TIKTAK.ID – Menteri Luar Negeri Korea Utara, Ri Son Gwon menolak tawaran utusan Amerika untuk bertemu “di mana saja, kapan saja” setelah negosiasi antara kedua negara terhenti.
Korean Central New Agency (KCNA) mengutip Ri pada Rabu (23/6/21) yang dengan tegas menyatakan bahwa Korea Utara “bahkan tidak mempertimbangkan kemungkinan kontak dengan AS”, menambahkan bahwa negosiasi saat ini hanya akan “buang-buang waktu yang berharga”, seperti yang dilaporkan RTnews.
Komentar Menlu tersebut sejalan dengan pernyataan dari Kim Yo-jong, adik perempuan pemimpin Korea Utara, pada Selasa sebelumnya.
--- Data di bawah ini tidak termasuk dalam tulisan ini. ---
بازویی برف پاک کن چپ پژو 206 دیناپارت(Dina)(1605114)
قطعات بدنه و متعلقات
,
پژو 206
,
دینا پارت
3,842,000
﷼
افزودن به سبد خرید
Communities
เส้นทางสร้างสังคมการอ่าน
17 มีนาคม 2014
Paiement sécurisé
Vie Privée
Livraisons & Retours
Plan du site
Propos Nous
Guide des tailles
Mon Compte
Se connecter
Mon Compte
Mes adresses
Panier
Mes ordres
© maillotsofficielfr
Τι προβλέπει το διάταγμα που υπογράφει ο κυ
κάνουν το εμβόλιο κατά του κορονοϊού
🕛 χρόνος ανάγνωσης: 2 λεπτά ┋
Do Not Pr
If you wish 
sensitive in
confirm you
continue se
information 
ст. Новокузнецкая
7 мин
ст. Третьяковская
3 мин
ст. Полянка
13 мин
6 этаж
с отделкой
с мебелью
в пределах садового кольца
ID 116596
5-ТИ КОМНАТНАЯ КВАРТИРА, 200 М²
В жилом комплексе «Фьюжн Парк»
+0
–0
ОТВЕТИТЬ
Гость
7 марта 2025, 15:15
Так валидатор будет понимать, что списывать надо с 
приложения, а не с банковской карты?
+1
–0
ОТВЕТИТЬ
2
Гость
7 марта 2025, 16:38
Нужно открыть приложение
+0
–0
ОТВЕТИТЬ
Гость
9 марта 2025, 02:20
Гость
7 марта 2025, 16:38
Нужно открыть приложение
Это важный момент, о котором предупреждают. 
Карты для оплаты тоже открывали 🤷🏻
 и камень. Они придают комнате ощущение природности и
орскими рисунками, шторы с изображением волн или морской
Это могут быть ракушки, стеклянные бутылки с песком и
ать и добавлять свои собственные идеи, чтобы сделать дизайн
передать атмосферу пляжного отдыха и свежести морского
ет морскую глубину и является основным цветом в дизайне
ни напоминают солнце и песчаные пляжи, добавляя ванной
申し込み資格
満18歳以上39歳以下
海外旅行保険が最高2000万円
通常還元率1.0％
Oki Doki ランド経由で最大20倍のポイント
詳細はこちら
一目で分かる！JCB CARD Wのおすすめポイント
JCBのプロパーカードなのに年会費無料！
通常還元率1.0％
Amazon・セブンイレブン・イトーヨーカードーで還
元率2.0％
Kim, yang merupakan Wakil Direktur Departemen Komite Sentral Partai Buruh Korea (WPK), memperingatkan bahwa harapan palsu dari AS dapat dengan mudah “menjatuhkan mereka ke dalam kekecewaan yang lebih besar”.
Sementara utusan khusus Pemerintah AS untuk Korea Utara, Sung Kim menyatakan harapannya bahwa Pyongyang akan menanggapi “positif terhadap penjangkauan kami”, Kim menyarankan Amerika mungkin menafsirkan “situasi sedemikian rupa untuk mencari kenyamanan untuk dirinya sendiri”.
Sebelumnya pada Senin (21/6/21), Sung mengatakan dia telah menawarkan untuk bertemu dengan pejabat Pyongyang “di mana saja, kapan saja” untuk memulai kembali negosiasi antara kedua negara “tanpa prasyarat”. Namun, pernyataan utusan itu dibarengi dengan peringatan bahwa, sampai pembicaraan dilanjutkan, Washington akan terus memberlakukan sanksi PBB terhadap negara Asia itu.
Penasihat Keamanan Nasional Presiden Joe Biden, Jake Sullivan telah mengindikasikan bahwa Gedung Putih berharap pernyataan dari Kim Jong-un pada konferensi politik pekan lalu akan mengarah pada dimulainya kembali pembicaraan nuklir, setelah pemimpin Korea Utara mengatakan kepada para pejabat Korea untuk bersiap terlibat dalam lebih banyak dialog.
Pembicaraan nuklir antara AS dan Korea Utara terhenti setelah Kim Jong-un dan Donald Trump gagal mencapai kesepakatan mengenai pelonggaran sanksi Amerika sebagai imbalan atas kemajuan Pyongyang dalam denuklirisasi.
Dewan Keamanan PBB mengesahkan resolusi setelah Korea Utara melakukan uji coba nuklir pada 2006, 2009, 2013, 2016, dan 2017.
Awalnya, sanksi difokuskan pada larangan perdagangan bahan dan barang terkait senjata. Namun kemudian, sanksi diperluas ke barang mewah untuk menargetkan para elite.
Sanksi lebih lanjut diperluas untuk mencakup aset keuangan, transaksi perbankan, perjalanan umum dan perdagangan.